• **WORK INSTRUCTIONS**
Rewrite the lines from the first one through the line containing "local contrast: mode bilateral grid, contrast 19, coarseness", changing "developed" to "processed" and keeping everything else the same.

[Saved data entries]
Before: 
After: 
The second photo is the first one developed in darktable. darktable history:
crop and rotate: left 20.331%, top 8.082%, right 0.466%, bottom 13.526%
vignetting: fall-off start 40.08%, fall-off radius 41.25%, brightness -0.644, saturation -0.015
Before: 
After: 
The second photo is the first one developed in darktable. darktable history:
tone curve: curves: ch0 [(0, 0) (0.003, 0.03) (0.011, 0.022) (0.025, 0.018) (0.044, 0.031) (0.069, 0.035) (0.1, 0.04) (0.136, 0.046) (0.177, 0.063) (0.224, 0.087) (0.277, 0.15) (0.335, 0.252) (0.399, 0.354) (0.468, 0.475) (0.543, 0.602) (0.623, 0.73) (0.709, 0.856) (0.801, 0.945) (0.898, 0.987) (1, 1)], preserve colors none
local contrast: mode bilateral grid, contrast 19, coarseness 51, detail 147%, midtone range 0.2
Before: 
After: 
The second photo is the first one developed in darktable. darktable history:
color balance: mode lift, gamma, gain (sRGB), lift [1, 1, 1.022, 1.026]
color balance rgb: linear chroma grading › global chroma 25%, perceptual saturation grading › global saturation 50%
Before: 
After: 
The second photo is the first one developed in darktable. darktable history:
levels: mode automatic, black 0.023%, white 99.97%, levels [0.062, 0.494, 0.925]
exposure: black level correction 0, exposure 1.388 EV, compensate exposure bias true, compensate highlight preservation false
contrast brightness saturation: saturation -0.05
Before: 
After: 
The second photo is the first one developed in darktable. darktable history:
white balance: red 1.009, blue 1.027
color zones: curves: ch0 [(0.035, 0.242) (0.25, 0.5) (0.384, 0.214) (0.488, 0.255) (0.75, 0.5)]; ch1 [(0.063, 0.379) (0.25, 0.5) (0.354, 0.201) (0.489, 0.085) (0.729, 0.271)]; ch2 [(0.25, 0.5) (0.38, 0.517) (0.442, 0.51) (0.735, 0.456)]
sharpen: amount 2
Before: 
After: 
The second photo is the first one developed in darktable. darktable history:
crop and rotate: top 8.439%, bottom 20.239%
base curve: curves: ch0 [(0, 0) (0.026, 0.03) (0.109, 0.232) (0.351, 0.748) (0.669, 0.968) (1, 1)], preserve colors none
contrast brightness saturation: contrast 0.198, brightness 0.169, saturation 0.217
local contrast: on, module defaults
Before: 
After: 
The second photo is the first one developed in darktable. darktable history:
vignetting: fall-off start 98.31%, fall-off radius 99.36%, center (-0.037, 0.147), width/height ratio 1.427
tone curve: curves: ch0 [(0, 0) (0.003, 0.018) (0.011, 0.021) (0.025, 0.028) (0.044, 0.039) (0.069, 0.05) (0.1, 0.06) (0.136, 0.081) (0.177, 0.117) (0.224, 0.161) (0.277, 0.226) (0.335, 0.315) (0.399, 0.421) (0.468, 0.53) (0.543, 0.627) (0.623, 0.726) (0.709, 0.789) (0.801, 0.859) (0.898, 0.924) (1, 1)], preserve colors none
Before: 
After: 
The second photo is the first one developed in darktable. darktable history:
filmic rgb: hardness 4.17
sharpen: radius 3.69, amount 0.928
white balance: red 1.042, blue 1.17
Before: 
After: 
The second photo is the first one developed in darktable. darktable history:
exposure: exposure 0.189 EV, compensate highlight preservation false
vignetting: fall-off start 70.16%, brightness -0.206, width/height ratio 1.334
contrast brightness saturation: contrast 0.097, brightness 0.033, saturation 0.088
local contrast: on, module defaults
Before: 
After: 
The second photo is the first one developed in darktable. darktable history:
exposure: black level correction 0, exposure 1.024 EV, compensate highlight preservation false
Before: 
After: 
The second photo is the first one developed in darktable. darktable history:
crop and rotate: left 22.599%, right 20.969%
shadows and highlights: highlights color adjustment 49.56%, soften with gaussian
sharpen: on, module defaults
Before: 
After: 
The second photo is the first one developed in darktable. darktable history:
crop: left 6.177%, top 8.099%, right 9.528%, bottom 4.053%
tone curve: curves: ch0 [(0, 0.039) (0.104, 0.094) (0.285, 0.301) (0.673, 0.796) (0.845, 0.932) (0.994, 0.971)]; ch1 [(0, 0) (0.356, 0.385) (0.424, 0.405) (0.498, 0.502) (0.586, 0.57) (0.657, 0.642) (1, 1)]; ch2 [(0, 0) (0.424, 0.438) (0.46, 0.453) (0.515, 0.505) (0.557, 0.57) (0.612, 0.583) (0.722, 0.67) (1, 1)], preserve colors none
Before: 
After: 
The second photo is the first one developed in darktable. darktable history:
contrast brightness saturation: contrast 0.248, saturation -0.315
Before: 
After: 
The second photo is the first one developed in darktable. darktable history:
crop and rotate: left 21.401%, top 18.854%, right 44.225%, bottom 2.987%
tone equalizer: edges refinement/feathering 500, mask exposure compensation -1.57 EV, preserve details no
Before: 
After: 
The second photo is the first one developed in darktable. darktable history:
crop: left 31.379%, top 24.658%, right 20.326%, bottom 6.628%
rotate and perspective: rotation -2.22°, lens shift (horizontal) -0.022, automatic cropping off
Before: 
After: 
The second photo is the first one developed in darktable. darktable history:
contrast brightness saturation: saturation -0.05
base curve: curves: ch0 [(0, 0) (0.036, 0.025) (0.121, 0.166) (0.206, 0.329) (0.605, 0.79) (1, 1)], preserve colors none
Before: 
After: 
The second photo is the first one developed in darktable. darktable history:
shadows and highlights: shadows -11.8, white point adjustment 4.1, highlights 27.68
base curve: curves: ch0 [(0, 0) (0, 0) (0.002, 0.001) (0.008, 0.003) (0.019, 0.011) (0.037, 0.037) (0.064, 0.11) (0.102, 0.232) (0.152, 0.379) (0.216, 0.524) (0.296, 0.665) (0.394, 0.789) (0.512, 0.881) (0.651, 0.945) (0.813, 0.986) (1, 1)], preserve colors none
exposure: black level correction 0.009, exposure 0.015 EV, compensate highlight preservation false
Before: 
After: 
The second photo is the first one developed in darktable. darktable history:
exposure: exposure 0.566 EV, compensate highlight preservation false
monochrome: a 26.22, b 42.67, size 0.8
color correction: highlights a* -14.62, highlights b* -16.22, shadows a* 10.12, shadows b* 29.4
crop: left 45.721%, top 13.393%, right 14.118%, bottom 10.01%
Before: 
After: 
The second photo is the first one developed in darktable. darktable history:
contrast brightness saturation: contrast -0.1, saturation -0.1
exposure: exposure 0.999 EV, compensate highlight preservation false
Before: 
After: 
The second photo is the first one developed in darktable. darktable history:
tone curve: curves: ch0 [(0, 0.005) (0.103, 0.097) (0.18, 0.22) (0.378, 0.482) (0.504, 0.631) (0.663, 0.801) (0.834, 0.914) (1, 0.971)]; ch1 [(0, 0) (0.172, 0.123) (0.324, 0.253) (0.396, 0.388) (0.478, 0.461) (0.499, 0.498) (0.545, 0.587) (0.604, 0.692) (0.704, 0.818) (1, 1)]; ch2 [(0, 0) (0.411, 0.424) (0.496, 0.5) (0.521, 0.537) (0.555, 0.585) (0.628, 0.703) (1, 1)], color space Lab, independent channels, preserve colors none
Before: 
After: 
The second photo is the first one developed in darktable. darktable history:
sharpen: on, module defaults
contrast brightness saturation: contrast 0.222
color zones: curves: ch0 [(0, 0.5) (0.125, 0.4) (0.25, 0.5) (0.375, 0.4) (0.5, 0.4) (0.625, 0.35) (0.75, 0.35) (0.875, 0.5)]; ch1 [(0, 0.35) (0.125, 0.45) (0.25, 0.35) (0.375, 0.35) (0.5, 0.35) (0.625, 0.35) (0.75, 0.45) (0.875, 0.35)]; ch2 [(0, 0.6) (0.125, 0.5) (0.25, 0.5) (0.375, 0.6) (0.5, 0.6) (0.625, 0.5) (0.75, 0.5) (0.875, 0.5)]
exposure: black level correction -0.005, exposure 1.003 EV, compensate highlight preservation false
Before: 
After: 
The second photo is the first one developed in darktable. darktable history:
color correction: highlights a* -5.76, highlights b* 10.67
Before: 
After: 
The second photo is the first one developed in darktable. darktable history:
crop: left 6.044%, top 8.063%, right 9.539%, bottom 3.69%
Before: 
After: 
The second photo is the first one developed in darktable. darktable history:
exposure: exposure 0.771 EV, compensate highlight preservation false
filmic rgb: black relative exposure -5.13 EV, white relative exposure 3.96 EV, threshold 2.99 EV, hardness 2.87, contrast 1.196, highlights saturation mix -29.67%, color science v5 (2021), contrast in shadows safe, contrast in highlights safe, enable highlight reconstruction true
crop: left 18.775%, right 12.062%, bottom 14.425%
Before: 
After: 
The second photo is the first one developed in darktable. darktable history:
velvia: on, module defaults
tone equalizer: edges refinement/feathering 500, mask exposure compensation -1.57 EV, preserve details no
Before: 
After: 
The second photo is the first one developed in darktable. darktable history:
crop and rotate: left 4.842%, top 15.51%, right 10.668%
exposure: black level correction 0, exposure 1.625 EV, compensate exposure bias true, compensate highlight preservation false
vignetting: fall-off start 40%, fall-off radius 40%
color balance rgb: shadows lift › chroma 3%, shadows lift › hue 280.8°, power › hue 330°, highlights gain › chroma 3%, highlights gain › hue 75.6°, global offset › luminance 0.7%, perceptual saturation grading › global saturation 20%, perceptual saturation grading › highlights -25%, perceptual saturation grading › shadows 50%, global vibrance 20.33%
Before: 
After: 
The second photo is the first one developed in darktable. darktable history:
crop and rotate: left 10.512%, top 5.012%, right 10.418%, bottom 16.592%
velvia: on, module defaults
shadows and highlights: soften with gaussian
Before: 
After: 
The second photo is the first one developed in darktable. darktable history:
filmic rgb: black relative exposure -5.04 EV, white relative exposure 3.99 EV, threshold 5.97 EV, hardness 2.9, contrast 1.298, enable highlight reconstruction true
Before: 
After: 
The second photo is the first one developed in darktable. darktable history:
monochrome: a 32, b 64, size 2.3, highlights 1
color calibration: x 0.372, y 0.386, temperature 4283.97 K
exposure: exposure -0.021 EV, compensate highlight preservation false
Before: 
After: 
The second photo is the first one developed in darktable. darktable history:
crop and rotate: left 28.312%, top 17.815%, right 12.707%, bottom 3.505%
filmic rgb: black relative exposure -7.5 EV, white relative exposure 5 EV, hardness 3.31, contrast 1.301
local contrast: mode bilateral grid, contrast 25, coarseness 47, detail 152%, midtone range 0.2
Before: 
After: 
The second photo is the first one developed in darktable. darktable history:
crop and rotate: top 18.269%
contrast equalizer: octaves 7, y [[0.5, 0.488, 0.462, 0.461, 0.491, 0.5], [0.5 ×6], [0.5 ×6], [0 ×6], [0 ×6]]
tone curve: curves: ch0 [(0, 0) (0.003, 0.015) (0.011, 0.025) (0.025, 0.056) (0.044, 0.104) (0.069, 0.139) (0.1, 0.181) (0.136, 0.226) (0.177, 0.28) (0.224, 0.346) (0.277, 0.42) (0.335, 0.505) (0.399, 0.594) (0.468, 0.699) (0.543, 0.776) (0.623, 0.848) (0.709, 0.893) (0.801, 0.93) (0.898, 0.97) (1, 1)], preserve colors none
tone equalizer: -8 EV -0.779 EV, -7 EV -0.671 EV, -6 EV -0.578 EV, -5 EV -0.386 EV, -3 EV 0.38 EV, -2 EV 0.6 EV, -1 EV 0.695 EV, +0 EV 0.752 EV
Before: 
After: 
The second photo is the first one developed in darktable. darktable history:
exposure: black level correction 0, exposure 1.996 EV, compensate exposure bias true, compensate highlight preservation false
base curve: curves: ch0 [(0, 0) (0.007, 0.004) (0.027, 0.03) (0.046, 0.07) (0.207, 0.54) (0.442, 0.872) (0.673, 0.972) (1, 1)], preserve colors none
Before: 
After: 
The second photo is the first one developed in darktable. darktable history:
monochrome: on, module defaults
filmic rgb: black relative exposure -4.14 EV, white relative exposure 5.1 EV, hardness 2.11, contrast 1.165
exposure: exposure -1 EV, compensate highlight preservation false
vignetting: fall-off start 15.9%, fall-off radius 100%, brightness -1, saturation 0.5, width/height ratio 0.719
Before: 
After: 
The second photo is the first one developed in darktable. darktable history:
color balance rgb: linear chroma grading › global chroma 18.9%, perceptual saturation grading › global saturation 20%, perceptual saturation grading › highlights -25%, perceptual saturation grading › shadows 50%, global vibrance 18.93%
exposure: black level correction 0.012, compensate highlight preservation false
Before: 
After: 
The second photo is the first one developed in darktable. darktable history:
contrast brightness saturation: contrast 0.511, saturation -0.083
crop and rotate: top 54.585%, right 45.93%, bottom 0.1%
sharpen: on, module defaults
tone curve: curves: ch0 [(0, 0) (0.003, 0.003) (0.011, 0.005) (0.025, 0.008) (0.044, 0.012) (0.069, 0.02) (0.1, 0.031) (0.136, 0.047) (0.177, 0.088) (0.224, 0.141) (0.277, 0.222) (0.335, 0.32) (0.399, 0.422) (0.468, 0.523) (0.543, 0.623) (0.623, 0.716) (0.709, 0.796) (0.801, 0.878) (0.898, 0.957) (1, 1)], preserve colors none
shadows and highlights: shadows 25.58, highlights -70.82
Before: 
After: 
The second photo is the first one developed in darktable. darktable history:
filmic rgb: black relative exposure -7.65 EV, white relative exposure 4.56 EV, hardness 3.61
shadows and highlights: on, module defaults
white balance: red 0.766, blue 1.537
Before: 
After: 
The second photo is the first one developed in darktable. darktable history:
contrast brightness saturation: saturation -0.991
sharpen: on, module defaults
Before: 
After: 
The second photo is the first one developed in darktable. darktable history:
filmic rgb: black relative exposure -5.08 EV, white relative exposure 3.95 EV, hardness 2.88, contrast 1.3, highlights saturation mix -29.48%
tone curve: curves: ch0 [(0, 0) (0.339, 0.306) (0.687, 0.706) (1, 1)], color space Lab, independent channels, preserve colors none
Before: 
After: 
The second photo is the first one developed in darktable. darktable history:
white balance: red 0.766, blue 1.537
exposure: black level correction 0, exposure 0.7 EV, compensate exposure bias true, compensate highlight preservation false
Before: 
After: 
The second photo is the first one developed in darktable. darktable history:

• **RESPONSE FOR THIS EXERCISE**
Before: 
After: 
The second photo is the first one processed in darktable. darktable history:
crop and rotate: left 20.331%, top 8.082%, right 0.466%, bottom 13.526%
vignetting: fall-off start 40.08%, fall-off radius 41.25%, brightness -0.644, saturation -0.015
Before: 
After: 
The second photo is the first one processed in darktable. darktable history:
tone curve: curves: ch0 [(0, 0) (0.003, 0.03) (0.011, 0.022) (0.025, 0.018) (0.044, 0.031) (0.069, 0.035) (0.1, 0.04) (0.136, 0.046) (0.177, 0.063) (0.224, 0.087) (0.277, 0.15) (0.335, 0.252) (0.399, 0.354) (0.468, 0.475) (0.543, 0.602) (0.623, 0.73) (0.709, 0.856) (0.801, 0.945) (0.898, 0.987) (1, 1)], preserve colors none
local contrast: mode bilateral grid, contrast 19, coarseness 51, detail 147%, midtone range 0.2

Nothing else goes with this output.